Evet, tarihten yine günümüze dönersek; yukarıda kısaca suyu bulandıranların piyasaları da nasıl bulandırdıklarını ve emperyalistlerin ve onların uşağı olan göbekli taifenin bu bulanık suda nasıl dolar dolar avlandıklarını ifade ettik.

Niye bunları yazdık? Çünkü TÜİK işsizlik oranını %10.2 olarak açıkladı ve 2016 Mayıs ayında işsizlik oranı %9.4 idi. Yani geçen yıla göre %0.8 artmış görünüyordu. Fakat 2017 yılı Ocak ayında %13`e kadar çıkan işsizlik o aydan beridir düşüyor. Şubat`ta 12.6`ya, Mart`ta 11.7`ye Nisan`da 10.5`e ve nihayet Mayıs ayında da 10.2`ye düştü. Yani işsizlik, ülkeye yapılan ekonomik suikastlerden sonra yükseldiği %13`ten altı aydır düşe düşe %10.2 ‘ye düştü!

Şimdi bu rakamlardan sonra siz saygıdeğer okuyucularımıza soruyorum, işsizlik düşüyor mu yoksa yükseliyor mu?
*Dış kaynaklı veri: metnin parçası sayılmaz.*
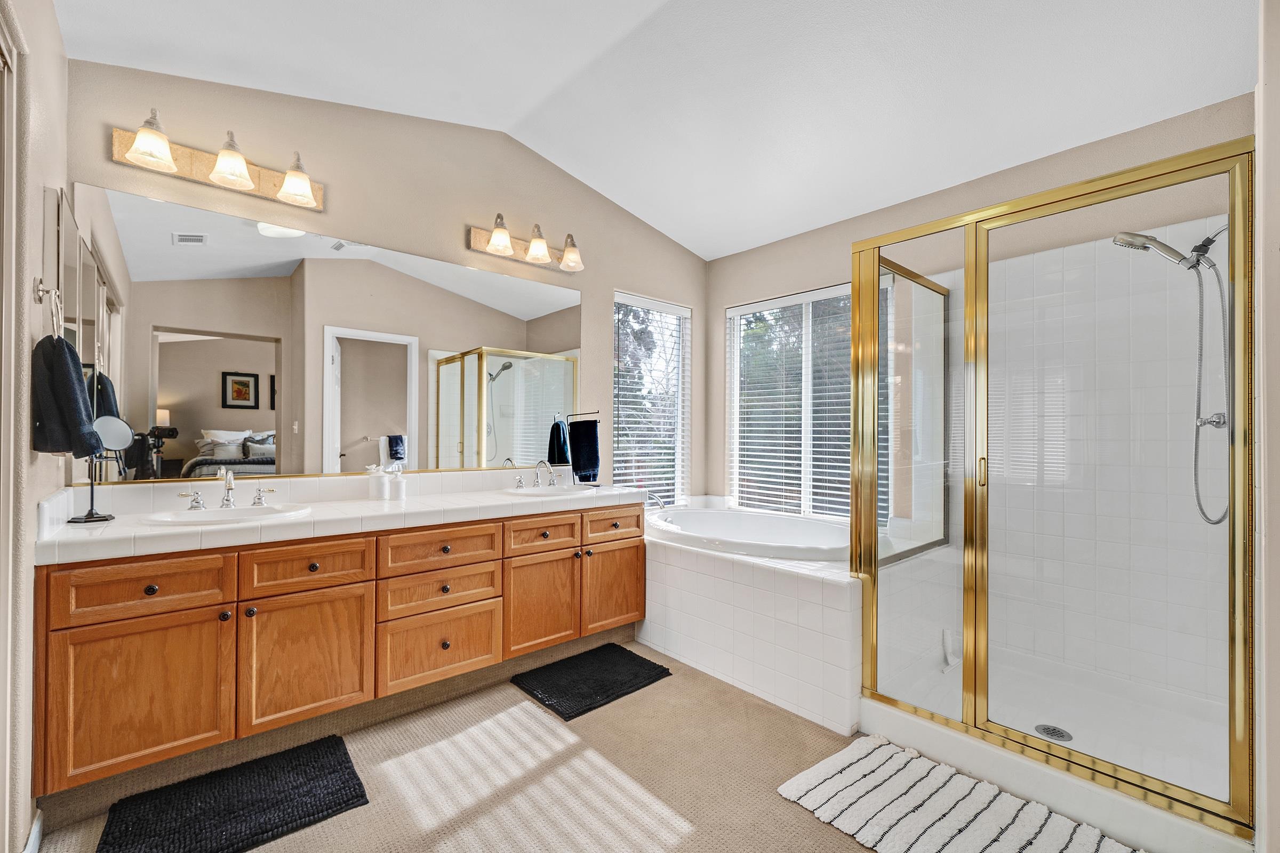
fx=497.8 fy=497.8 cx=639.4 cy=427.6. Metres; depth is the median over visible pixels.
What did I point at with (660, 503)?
tub faucet
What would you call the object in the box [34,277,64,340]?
towel ring
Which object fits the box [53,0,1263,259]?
ceiling
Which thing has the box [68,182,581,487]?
wall mirror
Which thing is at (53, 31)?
left wall
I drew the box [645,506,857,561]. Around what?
bathtub
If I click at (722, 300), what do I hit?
right wall
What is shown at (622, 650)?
bath mat
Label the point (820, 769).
striped rug
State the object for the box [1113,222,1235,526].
shower head
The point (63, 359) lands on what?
hand towel
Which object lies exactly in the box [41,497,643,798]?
vanity cabinet
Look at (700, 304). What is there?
back wall
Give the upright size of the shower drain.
0.006 m
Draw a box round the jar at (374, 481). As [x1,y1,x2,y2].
[367,465,385,500]
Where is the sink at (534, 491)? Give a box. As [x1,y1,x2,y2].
[502,483,596,496]
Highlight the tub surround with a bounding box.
[641,526,860,734]
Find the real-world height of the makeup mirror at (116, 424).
0.375 m
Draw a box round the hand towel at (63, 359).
[29,332,103,457]
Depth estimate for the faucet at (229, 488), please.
2.02 m
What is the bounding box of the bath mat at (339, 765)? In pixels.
[97,732,368,852]
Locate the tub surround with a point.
(815, 615)
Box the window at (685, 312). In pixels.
[612,292,690,505]
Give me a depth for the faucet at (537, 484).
2.91 m
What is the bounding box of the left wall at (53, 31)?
[0,0,69,852]
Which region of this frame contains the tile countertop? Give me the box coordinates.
[38,473,651,564]
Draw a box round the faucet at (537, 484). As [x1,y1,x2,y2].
[511,460,559,488]
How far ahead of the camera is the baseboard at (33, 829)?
1.44 m
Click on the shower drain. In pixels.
(1053, 730)
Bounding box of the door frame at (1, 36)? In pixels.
[0,0,26,852]
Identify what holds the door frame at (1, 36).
attached to the left wall at (53, 31)
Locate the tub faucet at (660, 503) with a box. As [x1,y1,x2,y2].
[643,491,666,509]
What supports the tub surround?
on the floor
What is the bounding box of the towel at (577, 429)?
[568,417,601,481]
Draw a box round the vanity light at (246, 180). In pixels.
[107,112,323,211]
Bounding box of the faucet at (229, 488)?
[173,468,280,510]
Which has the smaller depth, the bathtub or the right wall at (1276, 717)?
the right wall at (1276, 717)
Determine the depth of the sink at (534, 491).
2.92 m
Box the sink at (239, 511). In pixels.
[142,502,311,525]
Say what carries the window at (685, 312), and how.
in the back wall at (700, 304)
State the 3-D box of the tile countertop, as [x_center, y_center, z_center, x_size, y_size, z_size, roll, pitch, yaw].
[-0.969,0.330,2.360,2.306,0.149,0.775,0,0,-41]
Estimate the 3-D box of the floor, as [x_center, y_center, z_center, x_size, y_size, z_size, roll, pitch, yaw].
[0.334,1.282,1.409,4.069,0.065,4.000,0,0,-41]
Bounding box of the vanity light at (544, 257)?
[467,214,584,274]
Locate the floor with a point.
(677, 685)
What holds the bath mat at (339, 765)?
on the floor
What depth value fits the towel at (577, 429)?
3.14 m
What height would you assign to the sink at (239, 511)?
0.145 m
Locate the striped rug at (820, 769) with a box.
[776,733,1140,852]
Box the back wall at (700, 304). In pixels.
[64,57,706,505]
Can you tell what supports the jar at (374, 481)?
on the tile countertop
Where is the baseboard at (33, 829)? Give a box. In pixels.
[23,810,43,852]
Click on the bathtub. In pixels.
(747, 533)
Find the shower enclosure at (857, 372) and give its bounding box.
[850,133,1252,846]
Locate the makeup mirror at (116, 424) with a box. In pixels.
[68,414,131,522]
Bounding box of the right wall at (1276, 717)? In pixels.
[1254,0,1279,852]
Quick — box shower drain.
[1032,723,1073,741]
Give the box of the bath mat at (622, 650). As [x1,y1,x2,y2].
[509,641,671,719]
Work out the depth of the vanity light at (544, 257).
2.92 m
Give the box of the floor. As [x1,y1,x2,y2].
[30,642,909,852]
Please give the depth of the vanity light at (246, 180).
2.04 m
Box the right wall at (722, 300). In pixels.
[706,90,1258,532]
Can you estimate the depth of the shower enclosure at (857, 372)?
1.79 m

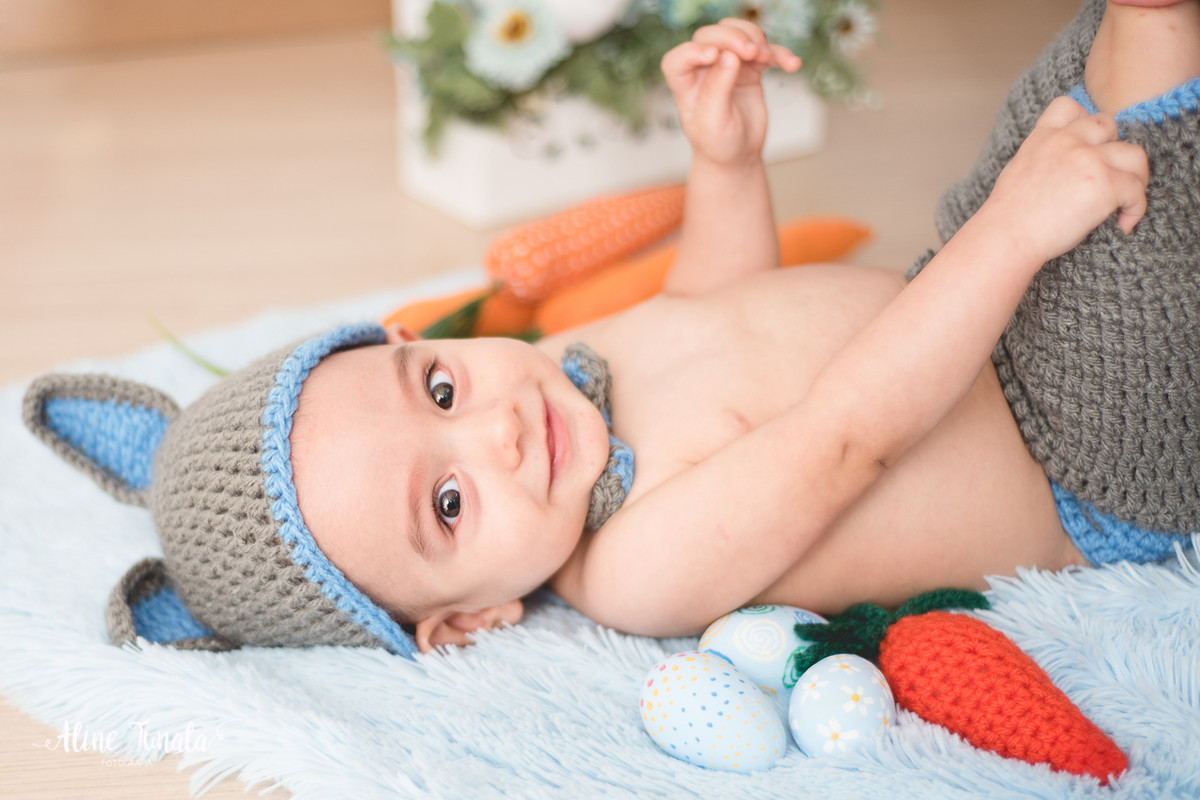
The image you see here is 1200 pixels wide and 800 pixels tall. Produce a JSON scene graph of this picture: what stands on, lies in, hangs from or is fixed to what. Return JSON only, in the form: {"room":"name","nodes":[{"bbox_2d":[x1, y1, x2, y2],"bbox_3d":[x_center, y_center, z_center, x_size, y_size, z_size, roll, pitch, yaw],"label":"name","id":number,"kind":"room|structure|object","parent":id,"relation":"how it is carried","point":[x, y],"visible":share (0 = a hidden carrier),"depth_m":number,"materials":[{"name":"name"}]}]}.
{"room":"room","nodes":[
{"label":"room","id":0,"kind":"room"},
{"bbox_2d":[0,0,1066,799],"bbox_3d":[-0.236,0.148,1.717,4.575,0.109,4.438,-4,23,-7],"label":"floor","id":1,"kind":"structure","parent":0,"point":[212,798],"depth_m":2.52,"materials":[{"name":"brown wood"}]},
{"bbox_2d":[0,275,1199,799],"bbox_3d":[0.087,0.107,1.563,1.203,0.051,1.238,-4,23,-7],"label":"rug","id":2,"kind":"object","parent":1,"relation":"on","point":[628,658],"visible":0.46,"depth_m":1.42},
{"bbox_2d":[146,315,228,376],"bbox_3d":[-0.282,-0.032,1.728,0.117,0.078,0.058,-4,23,-7],"label":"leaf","id":3,"kind":"object","parent":2,"relation":"on","point":[214,369],"visible":0.38,"depth_m":1.72,"materials":[{"name":"green"}]},
{"bbox_2d":[386,283,539,342],"bbox_3d":[-0.107,-0.060,1.807,0.177,0.046,0.051,-14,26,-28],"label":"carrot","id":4,"kind":"object","parent":2,"relation":"on","point":[407,320],"visible":0.48,"depth_m":1.79,"materials":[{"name":"orange fabric"}]},
{"bbox_2d":[487,182,690,303],"bbox_3d":[-0.001,-0.139,1.927,0.066,0.070,0.235,19,30,38],"label":"carrot","id":5,"kind":"object","parent":2,"relation":"on","point":[536,243],"visible":0.95,"depth_m":1.88,"materials":[{"name":"orange"}]},
{"bbox_2d":[82,0,1197,660],"bbox_3d":[0.093,-0.044,1.533,0.827,0.406,0.477,-4,23,-7],"label":"baby","id":6,"kind":"object","parent":2,"relation":"on","point":[440,535],"visible":0.9,"depth_m":1.50},
{"bbox_2d":[530,216,873,335],"bbox_3d":[0.088,-0.102,1.885,0.312,0.053,0.062,-16,27,-31],"label":"carrot","id":7,"kind":"object","parent":2,"relation":"on","point":[649,288],"visible":0.48,"depth_m":1.84,"materials":[{"name":"orange"}]},
{"bbox_2d":[639,650,789,771],"bbox_3d":[0.062,0.167,1.256,0.093,0.059,0.064,15,28,33],"label":"egg","id":8,"kind":"object","parent":2,"relation":"on","point":[719,698],"visible":0.98,"depth_m":1.24,"materials":[{"name":"paint"}]},
{"bbox_2d":[694,604,826,704],"bbox_3d":[0.101,0.143,1.320,0.096,0.060,0.067,-4,23,-7],"label":"egg","id":9,"kind":"object","parent":2,"relation":"on","point":[785,649],"visible":0.71,"depth_m":1.30,"materials":[{"name":"paint"}]},
{"bbox_2d":[787,653,894,759],"bbox_3d":[0.132,0.168,1.256,0.059,0.055,0.068,4,24,13],"label":"egg","id":10,"kind":"object","parent":2,"relation":"on","point":[844,689],"visible":0.97,"depth_m":1.24,"materials":[{"name":"paint"}]},
{"bbox_2d":[784,588,1127,782],"bbox_3d":[0.195,0.156,1.268,0.124,0.088,0.165,-4,23,-7],"label":"carrot","id":11,"kind":"object","parent":2,"relation":"on","point":[928,626],"visible":0.98,"depth_m":1.24,"materials":[{"name":"red fabric"}]},
{"bbox_2d":[384,0,833,226],"bbox_3d":[0.017,-0.353,2.291,0.395,0.262,0.231,-4,23,-7],"label":"planter box","id":12,"kind":"object","parent":1,"relation":"on","point":[553,192],"visible":0.47,"depth_m":2.24,"materials":[{"name":"white wood"}]},
{"bbox_2d":[381,0,884,153],"bbox_3d":[0.047,-0.384,2.200,0.511,0.261,0.309,-4,23,-7],"label":"flower arrangement","id":13,"kind":"object","parent":12,"relation":"in","point":[435,22],"visible":0.46,"depth_m":2.15,"materials":[{"name":"green plant"}]},
{"bbox_2d":[467,0,565,86],"bbox_3d":[-0.077,-0.339,2.165,0.083,0.094,0.067,-4,23,-7],"label":"daisy","id":14,"kind":"object","parent":13,"relation":"attached to","point":[491,31],"visible":0.9,"depth_m":2.16,"materials":[{"name":"white plant"}]},
{"bbox_2d":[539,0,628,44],"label":"white flower","id":15,"kind":"object","parent":13,"relation":"in","point":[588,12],"visible":0.7,"depth_m":2.15,"materials":[{"name":"white"}]},
{"bbox_2d":[728,0,807,33],"bbox_3d":[0.165,-0.381,2.295,0.079,0.100,0.067,-4,23,-7],"label":"daisy","id":16,"kind":"object","parent":13,"relation":"attached to","point":[752,3],"visible":0.69,"depth_m":2.29,"materials":[{"name":"white plant"}]},
{"bbox_2d":[823,1,880,51],"bbox_3d":[0.252,-0.383,2.370,0.062,0.098,0.059,-4,23,-7],"label":"daisy","id":17,"kind":"object","parent":13,"relation":"attached to","point":[865,19],"visible":0.83,"depth_m":2.36,"materials":[{"name":"white plant"}]}
]}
Kim işsizlik 0.8`lik artışla 10.2 diyorsa yalan söylüyor. Piyasayı yanıltıyor.

Evet, geçen yılın aynı ayına göre %0.8`lik bir fark var ama geçen altı aya bakınca işsizlik azalmaya devam ediyor. Gerçek bu. Piyasa bugüne bakar ve bu rakamı ona göre fiyatlandırır. İşsizlik arttı diyenler ya matematik bilmiyor, ya ekonomik tetikçilik yapıyor, ya saflık yapıp tetikçilerden kopya çekiyor ya da Brütüs`lük yapıyor!

Bu bakış açısı inanın çoğu şey için böyledir. Bizler bir yanlış varsa onu da adam gibi söylemeli bir doğru varsa onu da adam gibi kabullenmeliyiz.